AVAILABLE DATA:
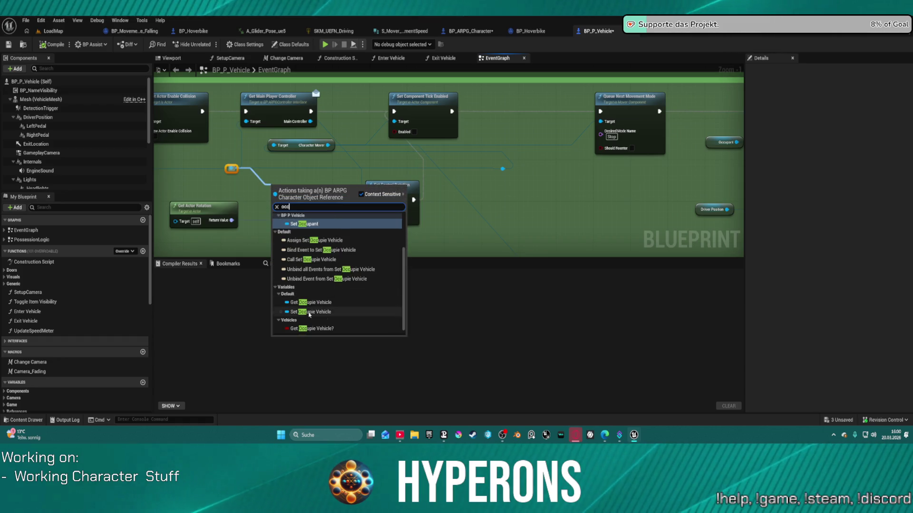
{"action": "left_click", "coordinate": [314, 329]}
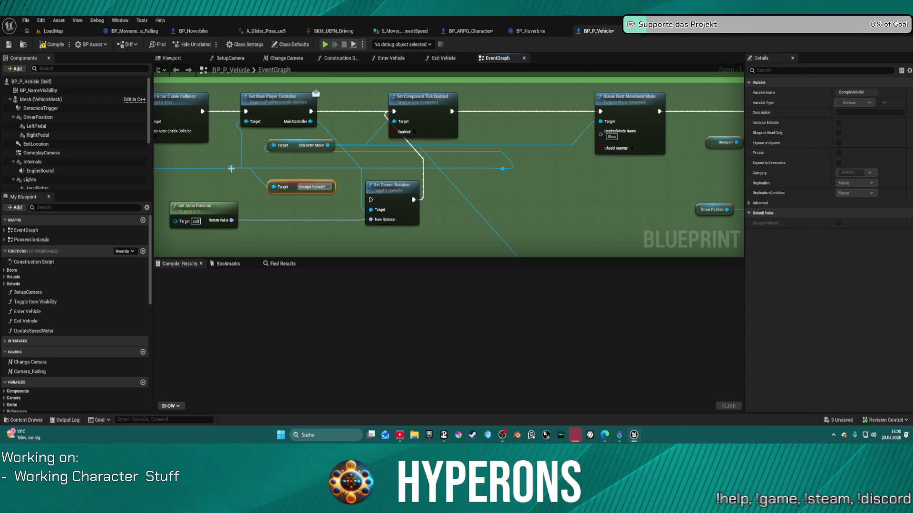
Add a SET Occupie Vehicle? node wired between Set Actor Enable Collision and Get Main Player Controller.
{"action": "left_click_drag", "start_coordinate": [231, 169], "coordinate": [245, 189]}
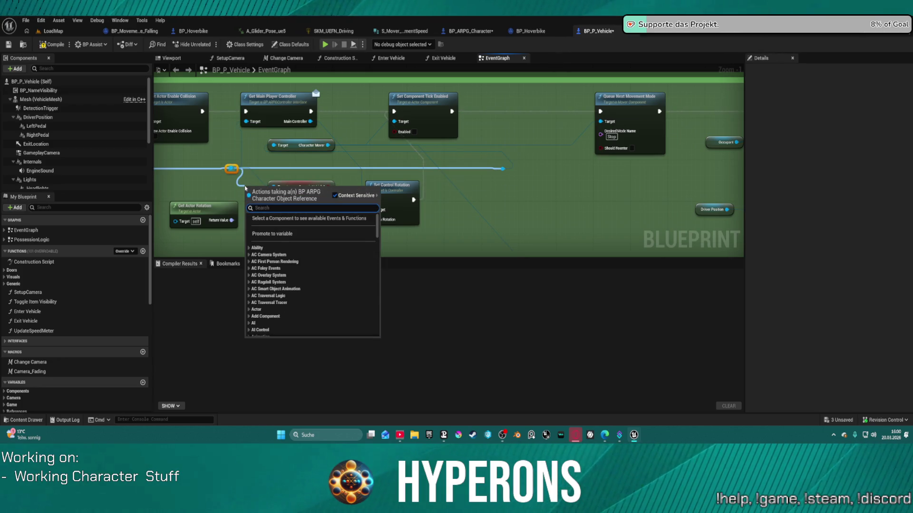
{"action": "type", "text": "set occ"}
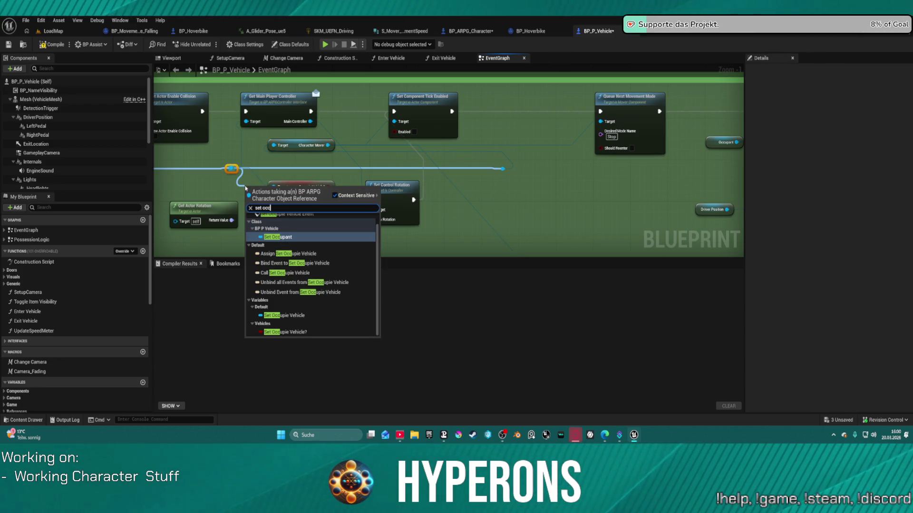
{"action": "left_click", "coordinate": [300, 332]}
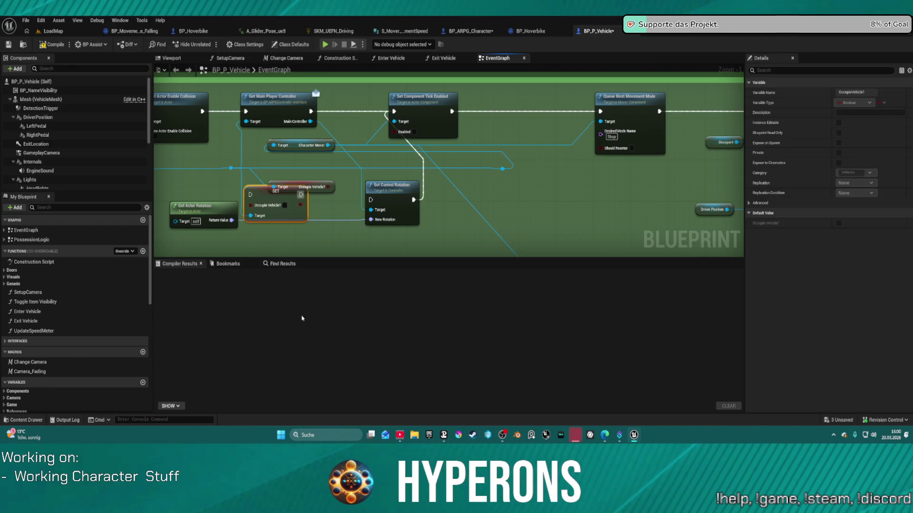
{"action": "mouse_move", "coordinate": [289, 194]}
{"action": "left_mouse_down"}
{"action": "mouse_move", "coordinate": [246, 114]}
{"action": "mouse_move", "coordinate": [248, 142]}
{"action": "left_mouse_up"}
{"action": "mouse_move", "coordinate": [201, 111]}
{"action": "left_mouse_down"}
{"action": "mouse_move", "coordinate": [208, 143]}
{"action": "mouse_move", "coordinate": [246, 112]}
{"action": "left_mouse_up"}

--

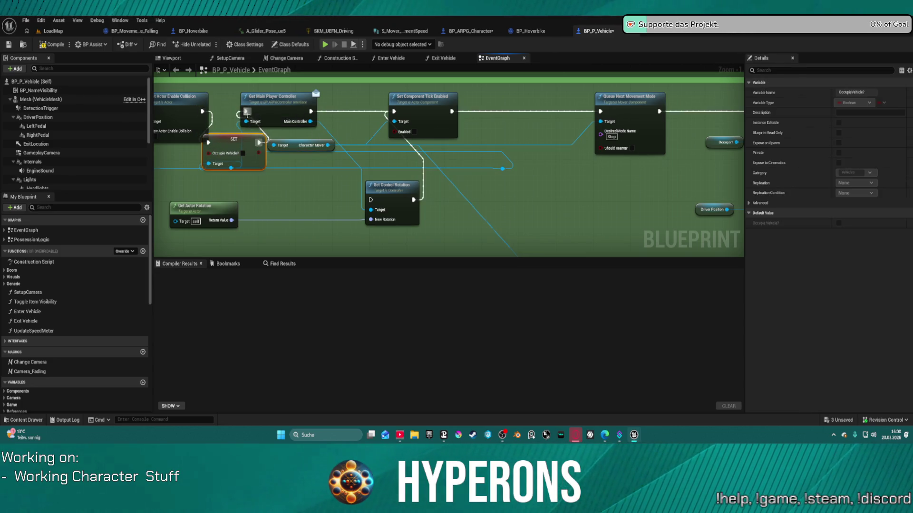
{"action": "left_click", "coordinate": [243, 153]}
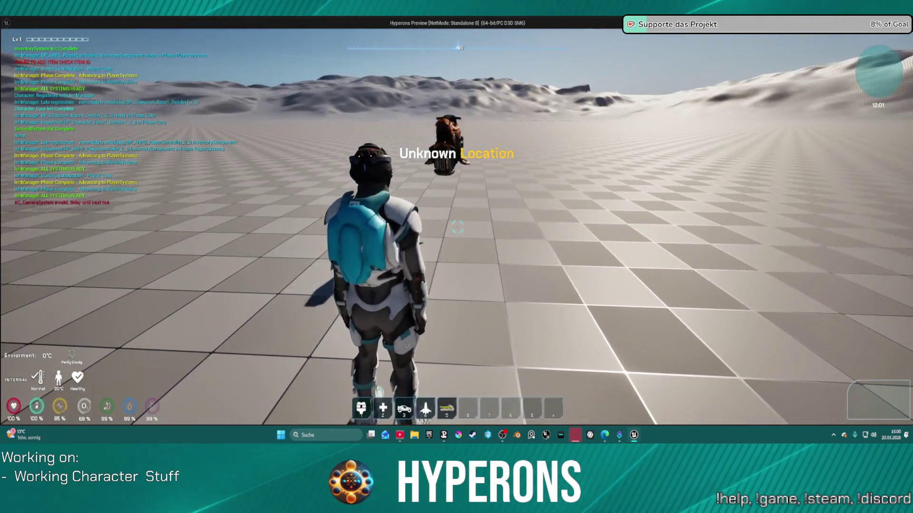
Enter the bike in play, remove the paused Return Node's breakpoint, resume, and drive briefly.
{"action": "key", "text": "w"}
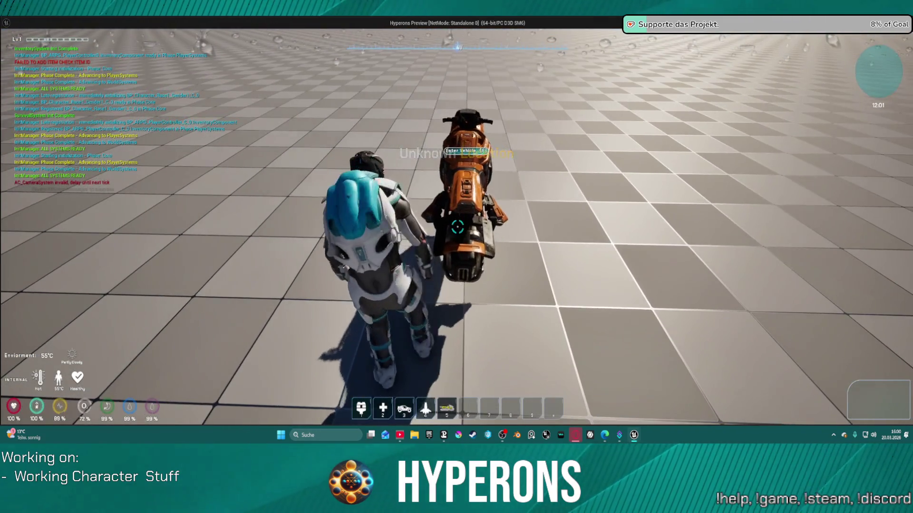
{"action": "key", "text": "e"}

REQUIREMENT: Where a line of the data includes the string "text", list that line.

RESPONSE AREA:
{"action": "type", "text": "set occ"}
{"action": "key", "text": "w"}
{"action": "key", "text": "e"}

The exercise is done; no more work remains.